But here’s the thing: the numbing lasted way beyond the span of time it took for the dentist to take out the cavity and fill it with a new toothy substance. As a result I couldn’t do so many other things because the numbing agent lasted so long. My speech was all funny, drinking and eating was difficult, I even bit my own lip accidentally. I couldn’t feel my wife’s kisses. So I couldn’t feel was was painful — the small cavity removal procedure — but I also couldn’t feel the good stuff: kisses, touch, taste, etc.

When we go through a hard time, our nervous system can try to protect itself through shutting down or numbing out (only one of a few responses) so that we can make it through a tough time in our lives. That’s helpful because it makes the hard stuff less hard. But the challenge with that is that we also don’t get to experience the sweetness, and the other joyful aspects of life. So when we numb, we don’t just numb to pain, we numb to all the joy and wonderful experiences in life as well.

You know what helped me to regain feeling faster so that I could get back to feeling the juicy experience of life again? Movement! I stretched my mouth, talked with Christa even though it was awkward — I just kept things moving around the mouth to stimulate blood flow which nourished the nerves who were frozen. It helped, I think. Sooner than you know it, I was back to enjoying taste, touch and kisses again!

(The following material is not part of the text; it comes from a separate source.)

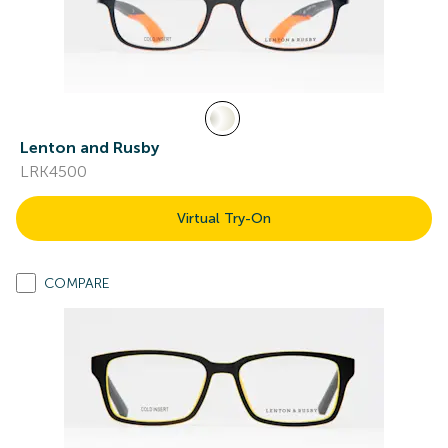
Lenton and Rusby
LRK4500
Virtual Try-On
COMPARE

One might say that this is how yoga practice begins at a very fundamental level. The practices of Yoga bring awareness back to our bodies, to the sensations that live inside us at all times, that sometimes we’ve lost touch with. This is a practice of unveiling, recovering, and touching upon our physical body in safe, non-judgemental and relaxed way so that we can experience other moments of life, in their full vibrancy again. So ultimately, it’s not a question of perfecting extraordinary techniques, it’s more about coming back into relationship with the life that is living inside of us and around us.